* Instructions for the task *
Extract each line of the records below verbatim, leaving out the pictures.

* Records for the task *
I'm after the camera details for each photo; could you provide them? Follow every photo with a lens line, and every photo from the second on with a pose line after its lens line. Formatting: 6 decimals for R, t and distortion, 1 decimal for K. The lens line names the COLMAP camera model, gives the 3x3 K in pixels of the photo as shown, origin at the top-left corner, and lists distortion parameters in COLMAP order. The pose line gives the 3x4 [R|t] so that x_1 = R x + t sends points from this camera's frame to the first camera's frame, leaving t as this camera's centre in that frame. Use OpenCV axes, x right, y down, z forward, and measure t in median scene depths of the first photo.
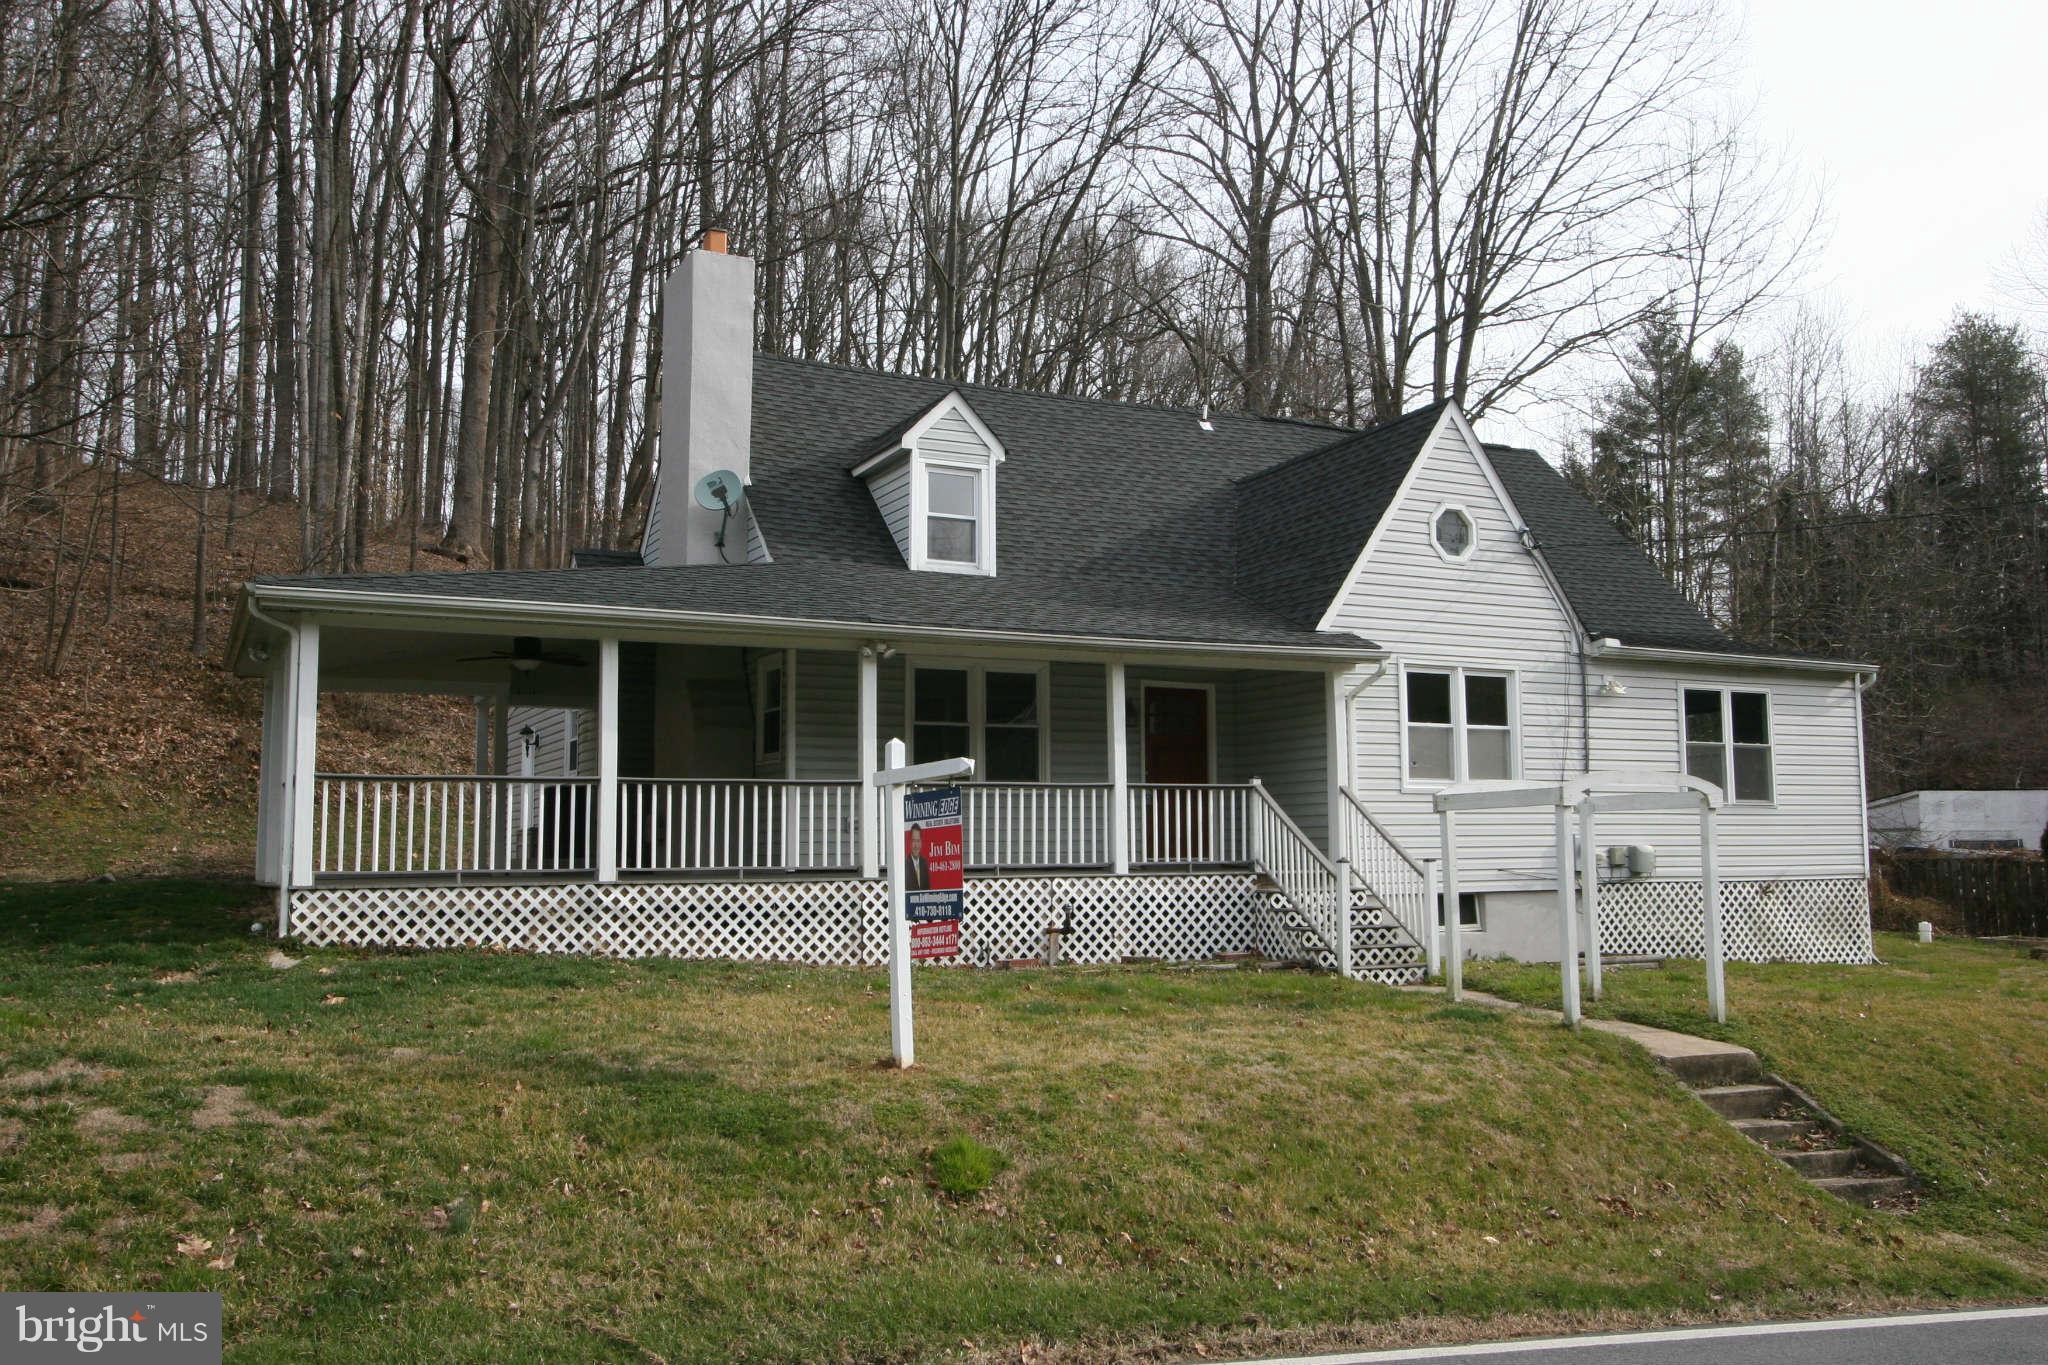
lens RADIAL K [[1701.4, 0, 1024.0], [0, 1701.4, 682.5], [0, 0, 1]] dist [-0.001274, 0.010670]
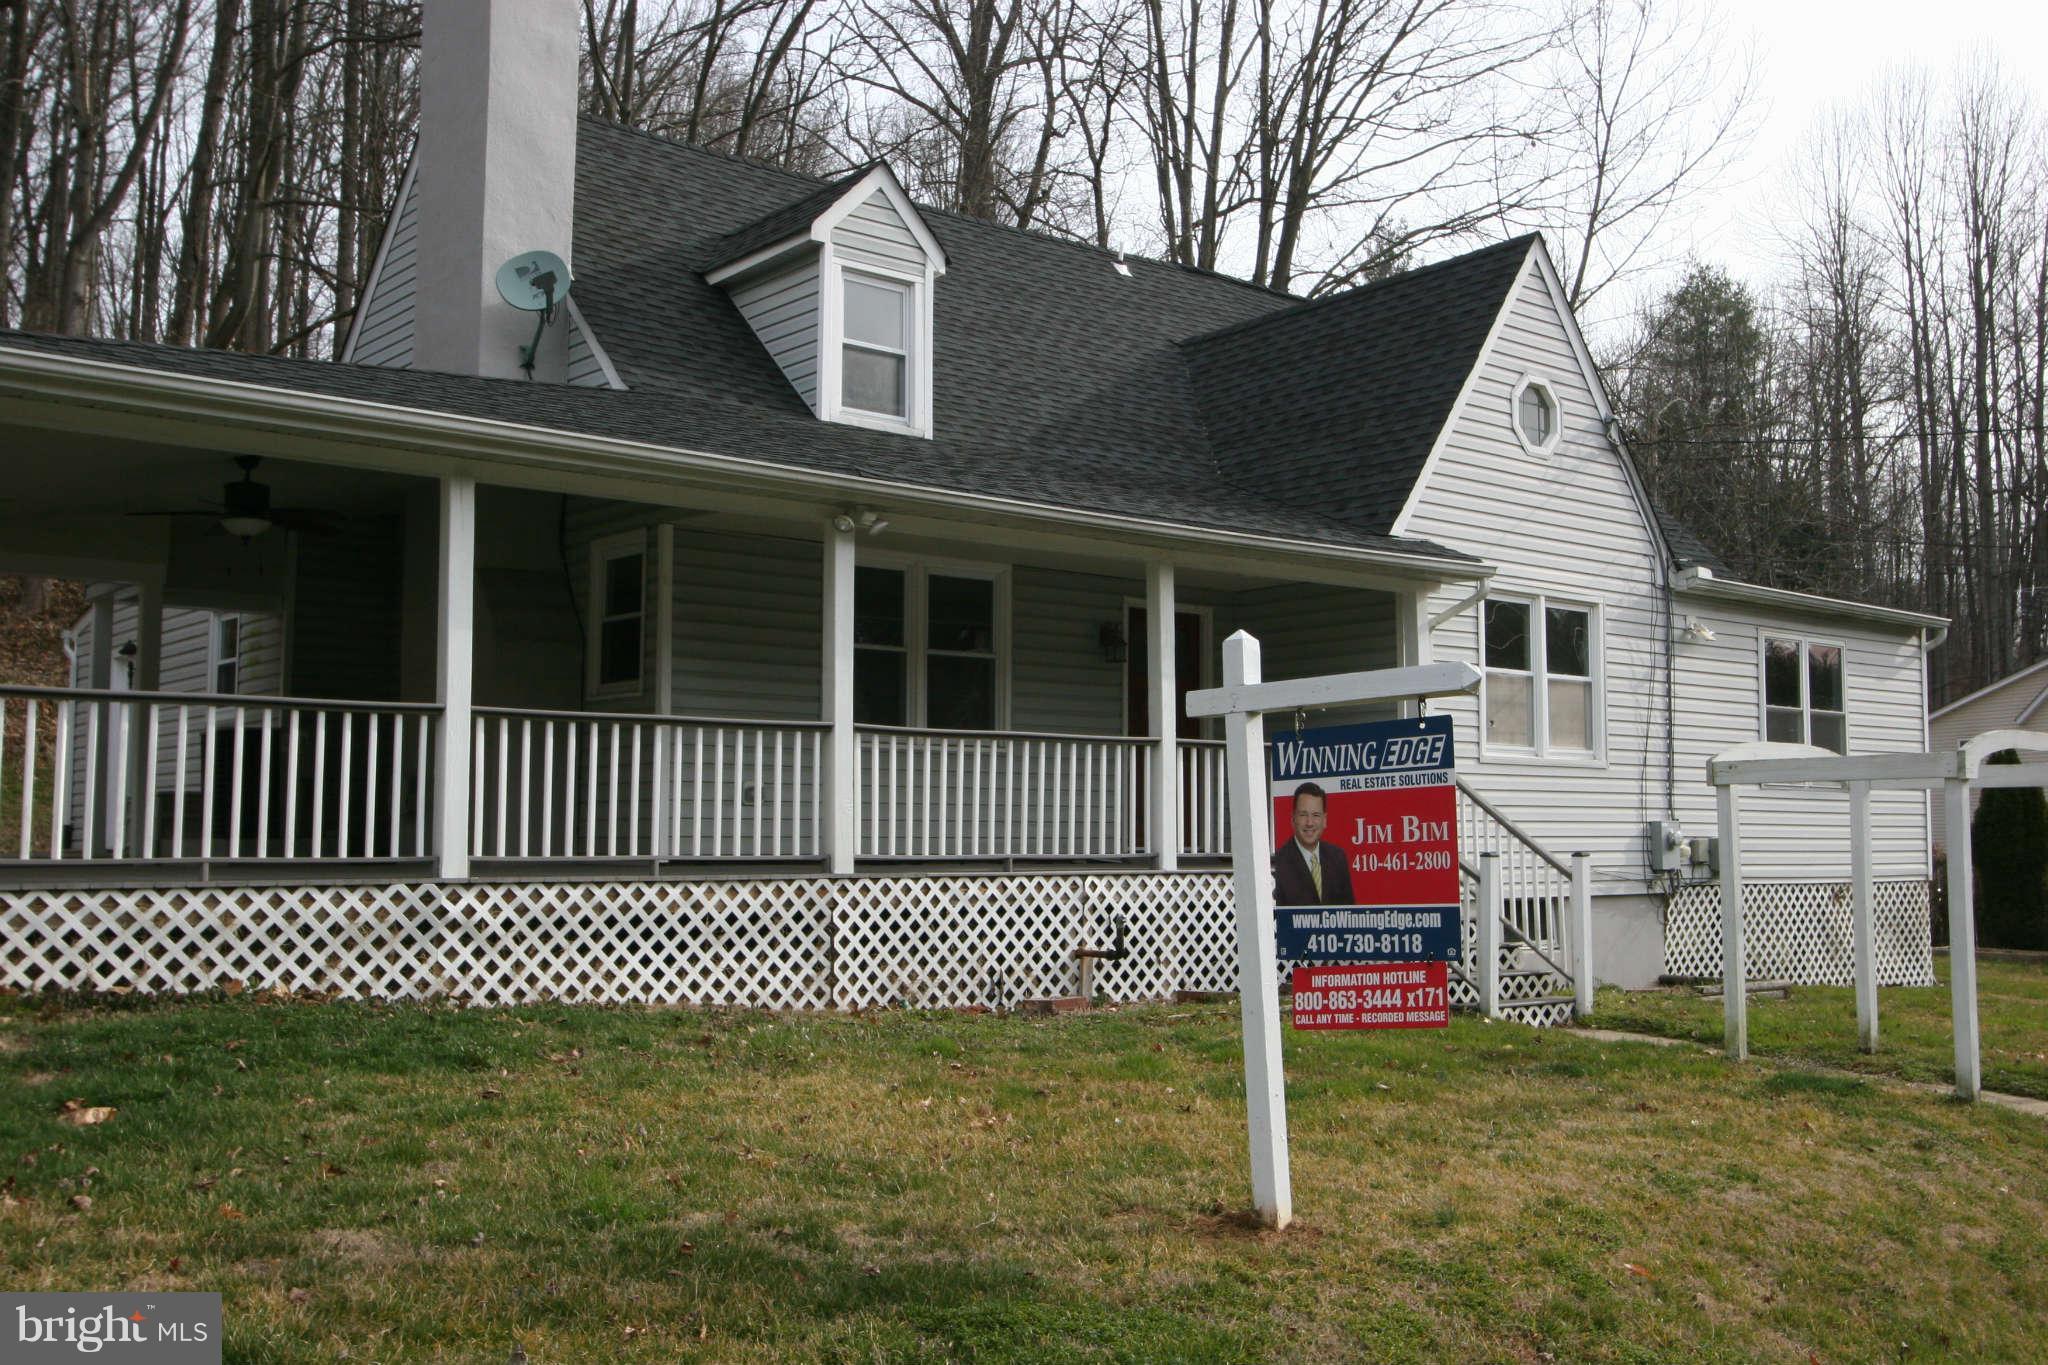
lens RADIAL K [[1955.9, 0, 1024.0], [0, 1955.9, 682.5], [0, 0, 1]] dist [0.007327, 0.026075]
pose [[0.974288, 0.028493, 0.223499, -0.185399], [-0.032898, 0.999330, 0.016012, 0.027076], [-0.222893, -0.022953, 0.974573, 0.254711]]
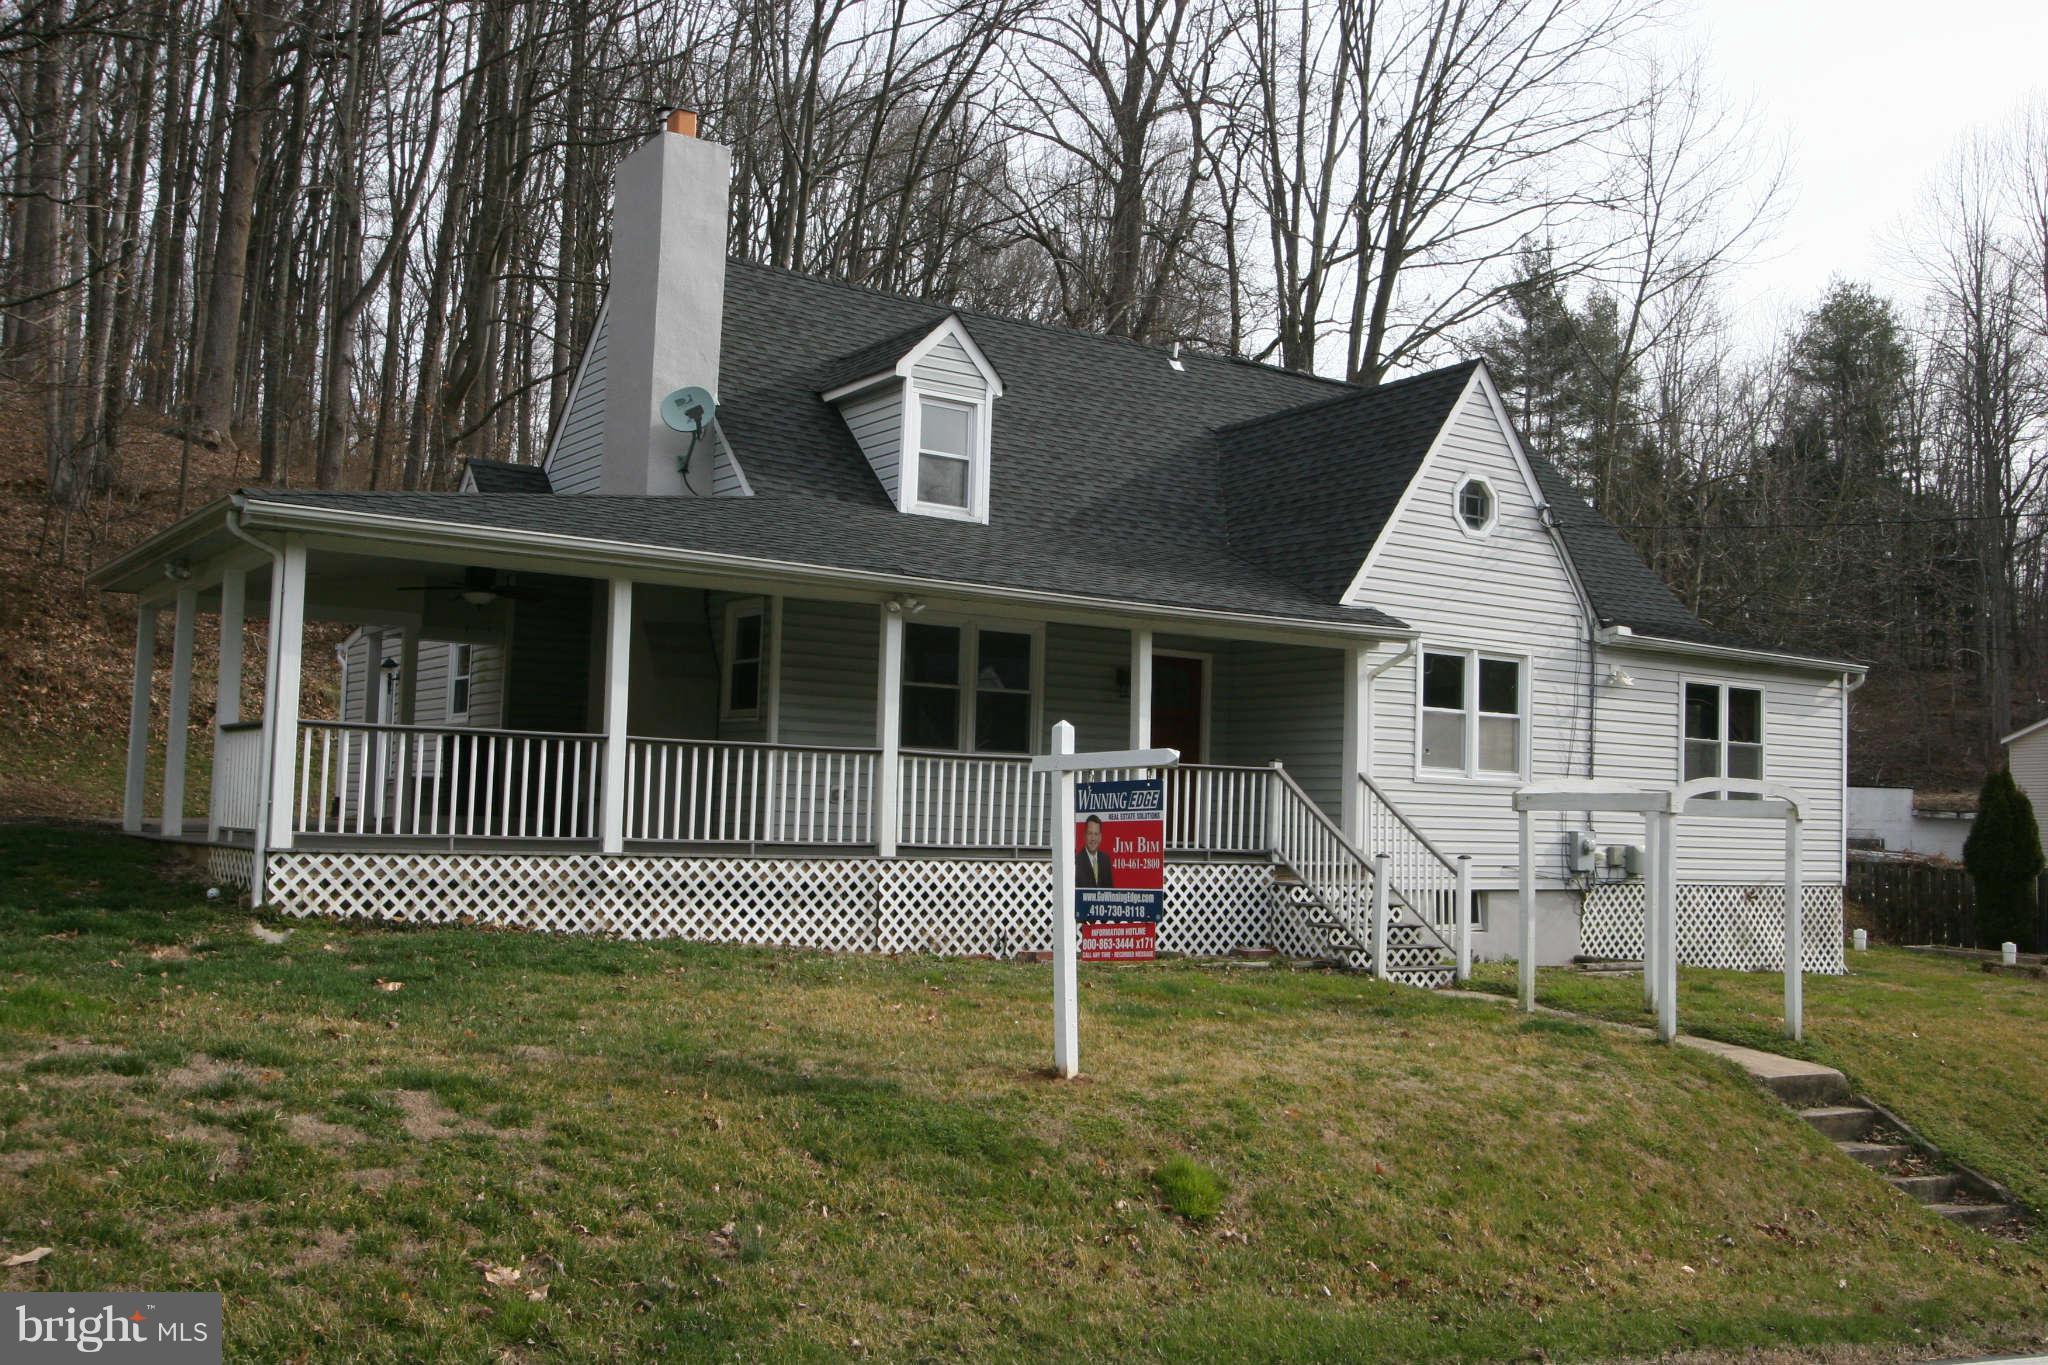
lens RADIAL K [[1903.8, 0, 1024.0], [0, 1903.8, 682.5], [0, 0, 1]] dist [0.009064, 0.001056]
pose [[0.990358, 0.047021, 0.130308, -0.149851], [-0.051252, 0.998256, 0.029301, -0.010772], [-0.128703, -0.035697, 0.991041, -0.009199]]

* Written response *
I'm after the camera details for each photo; could you provide them? Follow every photo with a lens line, and every photo from the second on with a pose line after its lens line. Formatting: 6 decimals for R, t and distortion, 1 decimal for K. The lens line names the COLMAP camera model, gives the 3x3 K in pixels of the photo as shown, origin at the top-left corner, and lists distortion parameters in COLMAP order. The pose line gives the 3x4 [R|t] so that x_1 = R x + t sends points from this camera's frame to the first camera's frame, leaving t as this camera's centre in that frame. Use OpenCV axes, x right, y down, z forward, and measure t in median scene depths of the first photo.
lens RADIAL K [[1701.4, 0, 1024.0], [0, 1701.4, 682.5], [0, 0, 1]] dist [-0.001274, 0.010670]
lens RADIAL K [[1955.9, 0, 1024.0], [0, 1955.9, 682.5], [0, 0, 1]] dist [0.007327, 0.026075]
pose [[0.974288, 0.028493, 0.223499, -0.185399], [-0.032898, 0.999330, 0.016012, 0.027076], [-0.222893, -0.022953, 0.974573, 0.254711]]
lens RADIAL K [[1903.8, 0, 1024.0], [0, 1903.8, 682.5], [0, 0, 1]] dist [0.009064, 0.001056]
pose [[0.990358, 0.047021, 0.130308, -0.149851], [-0.051252, 0.998256, 0.029301, -0.010772], [-0.128703, -0.035697, 0.991041, -0.009199]]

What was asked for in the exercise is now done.